I have spent the past two weeks or so to play around, try out things, test things. I have attempted to be my “noobish” wife, breaking the system and also let my daughter try to use the system for educational and gaming stuff. Both found it more easy and comfortable to use than Kubuntu and unlike said system - which had been broken because of improper management or stuff done it twice - there have been no issues with openSUSE for the past two weeks.
Which was planned as a test has since become a permanent solution. I have decided to leave my Laptop on openSUSE and we also installed it on the home computers. We are now in the process of installing it on the work computers and even said friend, who got me into Linux is now installing a copy of openSUSE. I am really happy and confident with the system and I love it already. I do not regret saying goodbye to Kubuntu and we have certainly taken openSUSE into consideration in business as well. We will be looking at openSUSE is a perfect cross platform system, being used on home computers and business computers from both skilled and inexperienced personal. We will keep Ubuntu solutions in mind for some cases but we will be focusing on openSUSE more. Now, there is not much I can say about the server, as we never tried to use or run openSUSE as a Server OS, so for the time being, we keep working with the known CentOS here.
This said, I want to summarize some points:
- Installation was easy and offered way more options, even for the average users, than for example Mint, Debian or Ubuntu do
- Documentation and Manuals are awesome. I downloaded all the books and documentation and spent time reading them. Examples and topics are directed to both professional and average users and are just a great asset.
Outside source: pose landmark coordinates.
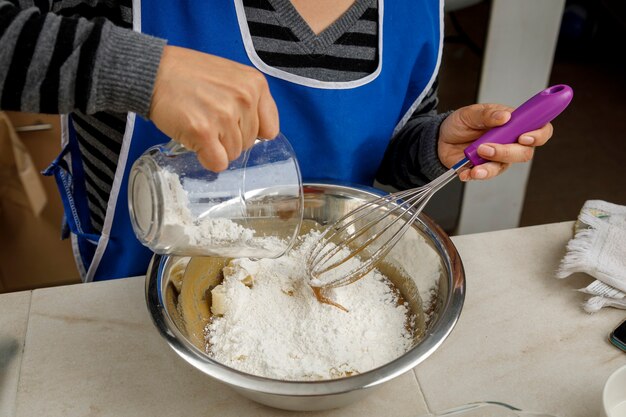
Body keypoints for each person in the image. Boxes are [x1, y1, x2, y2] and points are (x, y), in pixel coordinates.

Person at [0, 0, 553, 282]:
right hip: (133, 291)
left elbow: (386, 149)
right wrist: (145, 72)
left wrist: (434, 148)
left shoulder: (413, 11)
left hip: (322, 285)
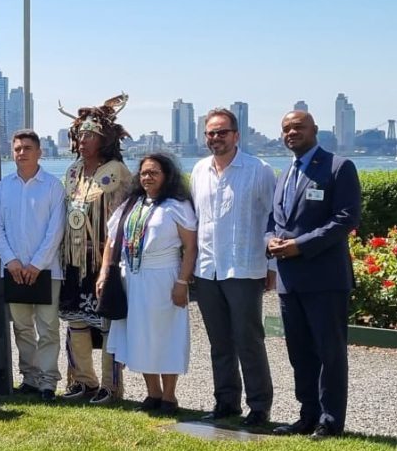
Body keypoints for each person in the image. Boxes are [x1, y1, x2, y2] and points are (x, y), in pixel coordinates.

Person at [267, 111, 361, 439]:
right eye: (286, 129)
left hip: (324, 279)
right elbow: (273, 222)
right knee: (300, 353)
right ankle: (307, 416)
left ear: (315, 131)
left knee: (329, 353)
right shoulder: (285, 173)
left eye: (298, 127)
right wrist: (272, 241)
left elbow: (346, 219)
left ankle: (330, 421)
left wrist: (299, 246)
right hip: (289, 281)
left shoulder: (338, 167)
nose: (292, 132)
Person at [190, 109, 277, 427]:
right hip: (207, 268)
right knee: (219, 342)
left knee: (248, 339)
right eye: (211, 133)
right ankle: (226, 402)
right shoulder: (199, 170)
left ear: (237, 135)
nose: (216, 138)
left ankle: (259, 406)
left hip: (244, 267)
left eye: (222, 132)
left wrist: (272, 265)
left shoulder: (259, 170)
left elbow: (273, 219)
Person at [99, 153, 197, 415]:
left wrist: (182, 282)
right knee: (141, 337)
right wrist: (103, 274)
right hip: (132, 278)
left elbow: (190, 247)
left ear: (167, 176)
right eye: (143, 173)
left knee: (167, 336)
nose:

- Management of things appears to be better and easier with openSUSE than with Ubuntu or Debian, be it as an expert or as an average user
- While Ubuntu seems to well represented with forums like askubuntu.com to find information, there is little documentation available about how to actually do things. The Ubuntu online manual is OK and the community wiki is not bad either, but much information there is outdated and the Ubuntu manual does only in a limited way apply to xUbuntu systems, which made me have to search for stuff, when it occurred or on a need to know base, rather than having an option to inform and read important things in a preventive way before something actually occurred. For example, reading the security manual, I had a great idea of what I can do with openSUSE and how. On Kubuntu Systems I had to thing of features and possibilities myself and - if in doubt - run a search to see if it is possible to do and how.
Still, there is a lot to learn and a lot to find out. Which is interesting and appealing at the same time. I am really looking forward to it.
Sorry for the very long post and a nice day to everyone.